:: Data provided ::
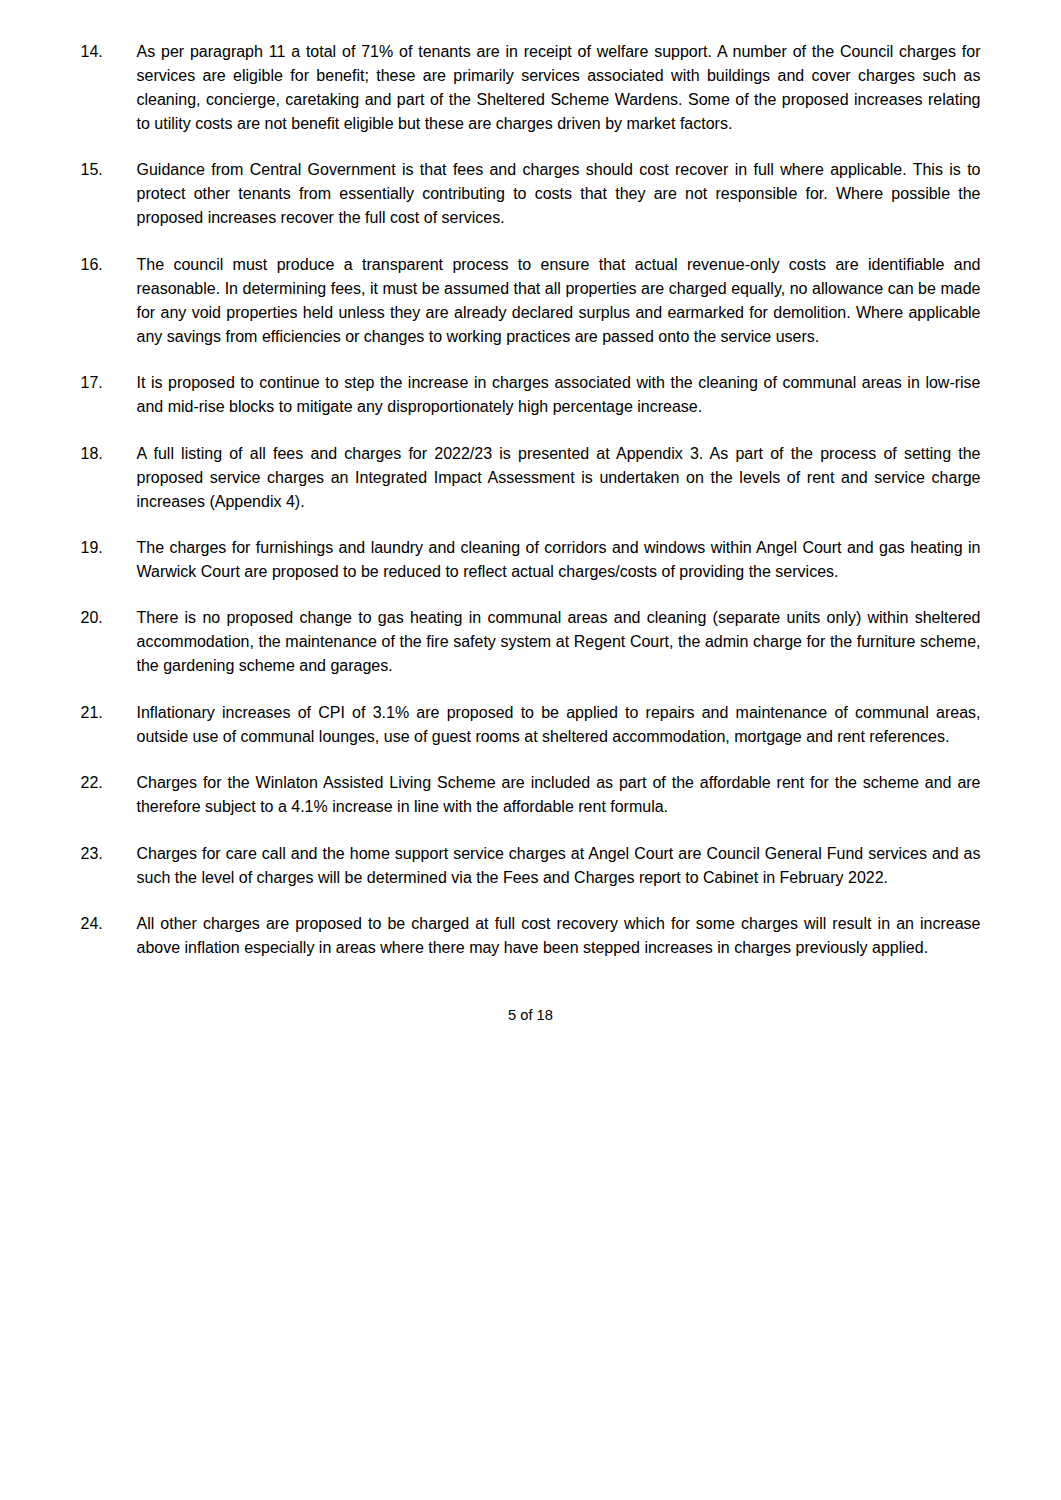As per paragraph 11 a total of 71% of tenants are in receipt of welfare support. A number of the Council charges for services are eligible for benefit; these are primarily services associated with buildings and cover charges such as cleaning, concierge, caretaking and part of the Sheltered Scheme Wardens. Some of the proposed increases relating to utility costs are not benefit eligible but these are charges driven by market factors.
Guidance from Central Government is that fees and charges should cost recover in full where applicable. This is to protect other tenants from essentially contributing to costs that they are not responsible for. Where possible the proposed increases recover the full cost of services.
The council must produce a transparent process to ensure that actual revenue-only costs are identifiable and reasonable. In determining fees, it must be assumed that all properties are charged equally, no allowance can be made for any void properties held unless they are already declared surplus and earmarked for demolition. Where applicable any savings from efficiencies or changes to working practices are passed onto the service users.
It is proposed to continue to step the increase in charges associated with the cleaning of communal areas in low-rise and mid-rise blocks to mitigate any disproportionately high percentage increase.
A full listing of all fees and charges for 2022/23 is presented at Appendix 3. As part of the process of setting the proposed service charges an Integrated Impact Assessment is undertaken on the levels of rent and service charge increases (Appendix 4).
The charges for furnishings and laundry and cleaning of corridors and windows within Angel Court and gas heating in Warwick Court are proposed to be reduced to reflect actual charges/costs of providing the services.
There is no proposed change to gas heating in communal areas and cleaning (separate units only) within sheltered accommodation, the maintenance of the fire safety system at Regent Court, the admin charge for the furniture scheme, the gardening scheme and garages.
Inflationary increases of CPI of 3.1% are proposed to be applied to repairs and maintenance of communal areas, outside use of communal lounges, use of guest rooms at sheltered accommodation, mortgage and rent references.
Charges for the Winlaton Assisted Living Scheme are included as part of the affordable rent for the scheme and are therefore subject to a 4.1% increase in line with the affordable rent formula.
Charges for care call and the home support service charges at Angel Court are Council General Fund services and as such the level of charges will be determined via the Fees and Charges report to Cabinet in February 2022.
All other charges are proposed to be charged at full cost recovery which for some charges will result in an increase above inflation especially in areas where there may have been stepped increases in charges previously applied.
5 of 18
---
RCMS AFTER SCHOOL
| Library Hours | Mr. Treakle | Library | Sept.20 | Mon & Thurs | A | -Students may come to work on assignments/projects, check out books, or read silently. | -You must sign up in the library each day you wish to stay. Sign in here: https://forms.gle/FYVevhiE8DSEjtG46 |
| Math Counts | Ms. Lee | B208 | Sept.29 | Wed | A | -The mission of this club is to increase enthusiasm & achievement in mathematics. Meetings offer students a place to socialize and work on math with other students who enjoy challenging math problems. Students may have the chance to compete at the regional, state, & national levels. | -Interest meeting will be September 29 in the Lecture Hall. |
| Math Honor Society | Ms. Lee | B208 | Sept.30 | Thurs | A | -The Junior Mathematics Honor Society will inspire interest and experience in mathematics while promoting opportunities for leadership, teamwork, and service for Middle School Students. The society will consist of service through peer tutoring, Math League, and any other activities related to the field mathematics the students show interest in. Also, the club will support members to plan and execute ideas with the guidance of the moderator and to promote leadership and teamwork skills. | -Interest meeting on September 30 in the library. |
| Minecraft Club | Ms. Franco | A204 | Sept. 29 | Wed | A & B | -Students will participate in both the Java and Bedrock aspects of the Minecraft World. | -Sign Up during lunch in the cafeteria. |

:: Task goal ::
Consider the entries above and return each line with the string "must".

:: Task response ::
The council must produce a transparent process to ensure that actual revenue-only costs are identifiable and reasonable. In determining fees, it must be assumed that all properties are charged equally, no allowance can be made for any void properties held unless they are already declared surplus and earmarked for demolition. Where applicable any savings from efficiencies or changes to working practices are passed onto the service users.
| Library Hours | Mr. Treakle | Library | Sept.20 | Mon & Thurs | A | -Students may come to work on assignments/projects, check out books, or read silently. | -You must sign up in the library each day you wish to stay. Sign in here: https://forms.gle/FYVevhiE8DSEjtG46 |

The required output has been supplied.